De pronto, penetraron en sus vías olfativas los aromas de los manjares, y los olisqueó hambriento. Se le hizo la boca agua al inspeccionar el plato del hombre negro, provisto de una amplia ración de carne de venado, patatas y gruesas rebanadas de pan.
—Parece que, al menos, nos alimentarán bien —comentó con un suspiro.
Advirtió el guerrero que su vecino espiaba su abultado vientre y, en actitud socarrona consultaba con los ojos a una mujer alta, de espectacular belleza, que tomó asiento a su lado y depositó en la mesa una fuente rebosante de exquisiteces. Caramon, deslumbrado, hizo un torpe esfuerzo para levantarse.
—Señora, soy vuestro humilde servidor —dijo, a la vez que se inclinaba en una reverencia.
—¡Siéntate, asno! —lo espetó la dama enfurecida—. ¡No nos pongas en ridículo a ambos! —Su curtida tez se oscureció.
Había acertado, algunos de los comensales rieron entre dientes. La mujer los fulminó con los ojos, apoyando su desafío mediante un rápido gesto por el que aferró una daga ceñida a su cinto. No era necesaria tal violencia, el verde fulgor de sus ojos bastó para que terminara la chanza y todos se ocuparan de vaciar sus platos en silencio. La retadora fémina aguardó hasta asegurarse de que los había amedrentado, y también ella empezó a engullir su ágape en rápidos bocados, que apenas tenía tiempo de ensartar en su tenedor.
—Lo siento —balbuceó Caramon—. No era mi intención incomodarte.
—Olvídalo —contestó ella con voz gutural. Su acento era extraño, el guerrero no lograba identificarlo. En cuanto a su apariencia, era la de una humana salvo en el color entre plomizo y verdoso de su cabello que, junto a su peculiar manera de hablar (más aún que la de los otros presentes), imposibilitaba su clasificación dentro de una raza definida. Mientras él examinaba aquella melena lacia, densa, que llevaba recogida en una larga trenza, la mujer prosiguió—: Sé que acabas de llegar, por eso no conoces las normas. No debes tratarme de un modo especial, soy igual que los demás tanto dentro como fuera de la arena. ¿Has comprendido?

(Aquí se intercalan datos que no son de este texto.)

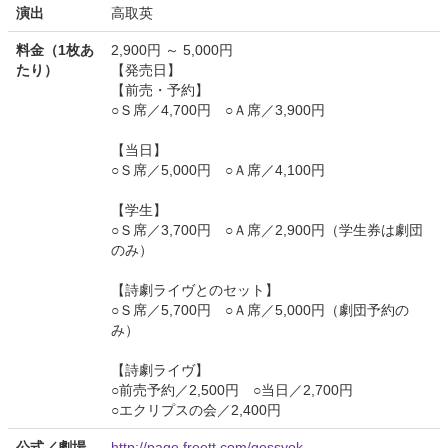
演出
高取英
料金（1枚あ
2,900円 ～ 5,000円
たり）
【発売日】
【前売・予約】
○Ｓ席／4,700円 ○Ａ席／3,900円
【当日】
○Ｓ席／5,000円 ○Ａ席／4,100円
【学生】
○Ｓ席／3,700円 ○Ａ席／2,900円（学生券は劇団
のみ）
【詩劇ライヴとのセット】
○Ｓ席／5,700円 ○Ａ席／5,000円（劇団予約の
み）
【詩劇ライヴ】
○前売予約／2,500円 ○当日／2,700円
○エクリプスの会／2,400円
公式／劇場
http://page.freett.com/gessyok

—¿La arena? —repitió Caramon boquiabierto—. ¿Eres acaso gladiadora?
—Una de las mejores —intervino el hombre de tez negra con una sonrisa—. Pero hagamos las presentaciones de rigor: yo soy Pheragas, de Ergoth del Norte, y ella es Kiiri, la Nereida.
—¡Una nereida! —exclamó Tas, olvidado su agravio—. ¿De verdad eres una de esas criaturas del fondo del mar que se transforman a voluntad?
La mujer lanzó al kender una mirada tan fulminante, que éste optó por enmudecer. Una vez silenciado el hombrecillo, la singular hembra desvió de nuevo su atención hacia Caramon.
—¿Lo encuentras divertido, esclavo? —preguntó, fijos sus ojos en la argolla de su oponente.
El guerrero tanteó con las manos el humillante aro, y se ruborizó. Kiiri emitió una cruel carcajada, pero Pheragas fue más caritativo.
—Con el tiempo te acostumbrarás —declaró, encogiéndose de hombros.
—¡Nunca! —se enfureció el guerrero, y cerró el puño como si a través de este gesto quisiera subrayar su indignación.
—Tendrás que hacerlo, o de lo contrario tu disgusto te llevará a la muerte —comentó la mujer. Tan hermosa era, tan altivo su porte, que su argolla de hierro más se asemejaba a un collar de plata. O, al menos, así se le antojó a Caramon. Quiso responder, pero lo interrumpió un humano que, ataviado con un grasiento mandil blanco, depositó en aquel mismo instante un plato de comida delante de Tasslehoff.
—Gracias —respondió cortésmente el kender.
—No os habituéis a que os sirvan —aconsejó el hombre, que no era sino el cocinero—. A partir de hoy conseguiréis vuestras propias provisiones, como todo el mundo. Toma —añadió a la vez que arrojaba sobre la mesa un disco de madera—, ésta es tu credencial. Si no la presentas no se te dará alimento. Aquí tienes la tuya —dijo a Caramon, entregándole otra pieza idéntica.